Stephen the Abbot cocked an eyebrow toward John.

“How think you?” said he.

“I’m no doctor,” John returned, “but I’d say Apuleius in all these years might have been betrayed by his copyists. They take shortcuts to save ’emselves trouble. Put case that Apuleius wrote the soul seems to leave the body laughing, after this poison. There’s not three copyists in five (my judgment) would not leave out the ‘seems to.’ For who’d question Apuleius? If it seemed so to him, so it must be. Otherwise any child knows cut-leaved buttercup.”

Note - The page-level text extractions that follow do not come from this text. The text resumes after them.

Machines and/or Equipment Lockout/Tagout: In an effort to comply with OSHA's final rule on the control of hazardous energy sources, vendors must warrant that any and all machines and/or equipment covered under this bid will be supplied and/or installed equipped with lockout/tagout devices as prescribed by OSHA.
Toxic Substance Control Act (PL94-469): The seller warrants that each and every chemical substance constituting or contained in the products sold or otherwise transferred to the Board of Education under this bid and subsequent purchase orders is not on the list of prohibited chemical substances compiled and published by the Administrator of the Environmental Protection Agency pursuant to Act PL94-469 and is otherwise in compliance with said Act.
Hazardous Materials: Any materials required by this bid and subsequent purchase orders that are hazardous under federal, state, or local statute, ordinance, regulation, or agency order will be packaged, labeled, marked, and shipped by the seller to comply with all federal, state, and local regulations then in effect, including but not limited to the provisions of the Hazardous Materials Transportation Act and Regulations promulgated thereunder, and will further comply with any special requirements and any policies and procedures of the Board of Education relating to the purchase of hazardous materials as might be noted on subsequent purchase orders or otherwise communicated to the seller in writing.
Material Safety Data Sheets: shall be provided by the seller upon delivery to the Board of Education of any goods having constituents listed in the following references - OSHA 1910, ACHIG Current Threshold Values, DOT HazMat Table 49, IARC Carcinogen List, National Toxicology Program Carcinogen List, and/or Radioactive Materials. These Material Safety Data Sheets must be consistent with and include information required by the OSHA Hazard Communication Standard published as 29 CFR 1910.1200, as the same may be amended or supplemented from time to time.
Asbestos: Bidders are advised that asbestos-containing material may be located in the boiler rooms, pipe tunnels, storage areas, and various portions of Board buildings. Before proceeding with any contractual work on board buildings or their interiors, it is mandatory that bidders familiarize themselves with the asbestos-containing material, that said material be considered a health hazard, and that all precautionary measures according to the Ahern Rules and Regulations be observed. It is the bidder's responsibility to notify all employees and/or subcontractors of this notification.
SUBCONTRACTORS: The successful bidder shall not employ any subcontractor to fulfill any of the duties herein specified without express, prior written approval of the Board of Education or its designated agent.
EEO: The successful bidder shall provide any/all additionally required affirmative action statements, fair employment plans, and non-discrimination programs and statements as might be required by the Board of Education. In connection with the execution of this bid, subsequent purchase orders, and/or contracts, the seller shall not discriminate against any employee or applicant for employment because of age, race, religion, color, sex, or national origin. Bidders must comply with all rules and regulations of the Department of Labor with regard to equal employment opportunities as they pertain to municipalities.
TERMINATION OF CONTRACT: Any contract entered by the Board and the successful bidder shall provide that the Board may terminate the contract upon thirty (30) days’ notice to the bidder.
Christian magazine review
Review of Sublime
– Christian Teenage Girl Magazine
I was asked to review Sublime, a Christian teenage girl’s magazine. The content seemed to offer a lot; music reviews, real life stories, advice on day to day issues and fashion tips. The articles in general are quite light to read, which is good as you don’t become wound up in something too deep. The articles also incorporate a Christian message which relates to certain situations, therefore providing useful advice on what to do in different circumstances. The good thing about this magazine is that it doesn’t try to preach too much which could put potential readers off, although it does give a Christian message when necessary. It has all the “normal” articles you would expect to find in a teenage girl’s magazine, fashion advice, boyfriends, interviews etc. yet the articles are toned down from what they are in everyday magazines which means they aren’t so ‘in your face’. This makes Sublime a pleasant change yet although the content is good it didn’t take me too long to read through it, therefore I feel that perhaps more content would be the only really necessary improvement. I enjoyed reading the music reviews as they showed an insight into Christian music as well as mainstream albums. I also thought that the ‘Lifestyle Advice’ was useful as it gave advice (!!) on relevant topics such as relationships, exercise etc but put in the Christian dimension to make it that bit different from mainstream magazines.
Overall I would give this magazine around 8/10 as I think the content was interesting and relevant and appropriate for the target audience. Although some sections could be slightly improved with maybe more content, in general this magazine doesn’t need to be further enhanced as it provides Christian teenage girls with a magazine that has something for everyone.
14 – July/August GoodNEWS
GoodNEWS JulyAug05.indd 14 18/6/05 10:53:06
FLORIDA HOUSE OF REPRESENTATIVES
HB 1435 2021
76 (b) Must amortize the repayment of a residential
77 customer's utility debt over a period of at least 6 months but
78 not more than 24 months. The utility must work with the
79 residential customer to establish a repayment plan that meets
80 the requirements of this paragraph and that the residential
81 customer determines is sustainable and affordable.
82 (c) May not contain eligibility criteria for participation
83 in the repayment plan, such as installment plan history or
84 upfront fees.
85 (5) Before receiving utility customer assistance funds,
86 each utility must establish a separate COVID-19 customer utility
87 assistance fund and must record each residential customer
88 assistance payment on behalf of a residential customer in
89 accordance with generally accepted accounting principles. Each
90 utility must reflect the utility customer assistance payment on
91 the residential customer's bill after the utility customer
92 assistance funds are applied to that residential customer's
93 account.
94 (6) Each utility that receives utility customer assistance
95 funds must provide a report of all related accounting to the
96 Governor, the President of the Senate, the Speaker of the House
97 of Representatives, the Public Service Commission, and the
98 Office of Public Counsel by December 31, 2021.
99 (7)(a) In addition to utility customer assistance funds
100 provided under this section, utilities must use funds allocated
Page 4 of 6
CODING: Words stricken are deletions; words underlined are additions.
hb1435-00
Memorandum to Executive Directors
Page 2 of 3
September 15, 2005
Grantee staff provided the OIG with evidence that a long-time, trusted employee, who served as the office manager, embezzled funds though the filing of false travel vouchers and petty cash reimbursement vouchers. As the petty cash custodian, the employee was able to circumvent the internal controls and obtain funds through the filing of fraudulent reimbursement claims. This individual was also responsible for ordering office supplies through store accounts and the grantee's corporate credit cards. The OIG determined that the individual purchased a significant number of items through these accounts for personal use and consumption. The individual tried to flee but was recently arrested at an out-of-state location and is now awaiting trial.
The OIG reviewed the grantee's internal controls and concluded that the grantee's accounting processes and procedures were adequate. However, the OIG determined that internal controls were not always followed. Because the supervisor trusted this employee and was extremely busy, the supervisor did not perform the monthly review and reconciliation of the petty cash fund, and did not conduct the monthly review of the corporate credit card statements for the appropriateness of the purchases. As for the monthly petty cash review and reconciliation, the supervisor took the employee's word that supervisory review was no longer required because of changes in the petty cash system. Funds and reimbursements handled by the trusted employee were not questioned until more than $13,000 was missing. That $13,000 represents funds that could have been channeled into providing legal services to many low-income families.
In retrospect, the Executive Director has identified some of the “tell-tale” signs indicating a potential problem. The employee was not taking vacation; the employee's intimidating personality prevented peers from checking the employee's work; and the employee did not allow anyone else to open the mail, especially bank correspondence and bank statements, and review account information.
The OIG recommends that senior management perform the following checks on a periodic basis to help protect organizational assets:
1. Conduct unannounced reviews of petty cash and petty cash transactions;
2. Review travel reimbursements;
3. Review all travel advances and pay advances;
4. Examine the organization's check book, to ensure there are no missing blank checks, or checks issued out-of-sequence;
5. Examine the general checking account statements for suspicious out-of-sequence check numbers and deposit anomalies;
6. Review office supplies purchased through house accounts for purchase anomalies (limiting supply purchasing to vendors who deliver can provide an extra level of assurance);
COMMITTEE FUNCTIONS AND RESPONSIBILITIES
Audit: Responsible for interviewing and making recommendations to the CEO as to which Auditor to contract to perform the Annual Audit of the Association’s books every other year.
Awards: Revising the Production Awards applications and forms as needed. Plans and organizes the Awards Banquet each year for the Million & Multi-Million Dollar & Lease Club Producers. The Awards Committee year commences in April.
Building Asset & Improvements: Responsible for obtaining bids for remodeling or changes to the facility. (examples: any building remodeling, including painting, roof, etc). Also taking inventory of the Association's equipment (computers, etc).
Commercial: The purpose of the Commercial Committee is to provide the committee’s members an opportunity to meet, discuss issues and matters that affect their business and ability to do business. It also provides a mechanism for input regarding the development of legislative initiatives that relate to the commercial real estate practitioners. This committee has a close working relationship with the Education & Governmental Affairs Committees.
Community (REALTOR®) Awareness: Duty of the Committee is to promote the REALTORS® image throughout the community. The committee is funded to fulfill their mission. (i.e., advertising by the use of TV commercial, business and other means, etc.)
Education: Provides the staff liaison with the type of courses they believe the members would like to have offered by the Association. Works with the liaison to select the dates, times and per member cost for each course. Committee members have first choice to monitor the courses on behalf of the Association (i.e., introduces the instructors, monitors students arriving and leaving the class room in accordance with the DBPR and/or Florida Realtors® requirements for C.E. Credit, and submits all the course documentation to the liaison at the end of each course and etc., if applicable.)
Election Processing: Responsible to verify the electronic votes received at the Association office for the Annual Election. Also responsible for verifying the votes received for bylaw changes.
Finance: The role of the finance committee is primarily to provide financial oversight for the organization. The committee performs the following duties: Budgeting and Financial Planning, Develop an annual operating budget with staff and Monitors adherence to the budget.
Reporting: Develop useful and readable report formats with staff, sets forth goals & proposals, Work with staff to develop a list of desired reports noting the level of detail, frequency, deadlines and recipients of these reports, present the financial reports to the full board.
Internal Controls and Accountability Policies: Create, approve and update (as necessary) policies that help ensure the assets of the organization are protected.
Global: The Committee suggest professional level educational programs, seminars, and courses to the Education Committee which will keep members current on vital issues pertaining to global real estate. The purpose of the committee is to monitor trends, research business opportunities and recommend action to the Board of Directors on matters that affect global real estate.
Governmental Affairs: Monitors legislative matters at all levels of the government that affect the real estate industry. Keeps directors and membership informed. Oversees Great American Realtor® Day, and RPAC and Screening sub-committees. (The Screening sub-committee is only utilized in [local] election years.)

“Have you knowledge of herbs?” Roger of Salerno asked curtly.

“Only, that when I was a boy in convent, I’ve made tetters round my mouth and on my neck with buttercup-juice, to save going to prayer o’ cold nights.”

“Ah!” said Roger. “I profess no knowledge of tricks.” He turned aside, stiffly.

“No matter! Now for your own tricks, John,” the tactful Abbot broke in. “You shall show the doctors your Magdalene and your Gadarene Swine and the devils.”

“Devils? Devils? I have produced devils by means of drugs; and have abolished them by the same means. Whether devils be external to mankind or immanent, I have not yet pronounced.” Roger of Salerno was still angry.

“Ye dare not,” snapped the Friar from Oxford. “Mother Church makes Her own devils.”

“Not wholly! Our John has come back from Spain with brand-new ones.” Abbot Stephen took the vellum handed to him, and laid it tenderly on the table. They gathered to look. The Magdalene was drawn in palest, almost transparent, grisaille, against a raging, swaying background of woman-faced devils, each broke to and by her special sin, and each, one could see, frenziedly straining against the Power that compelled her.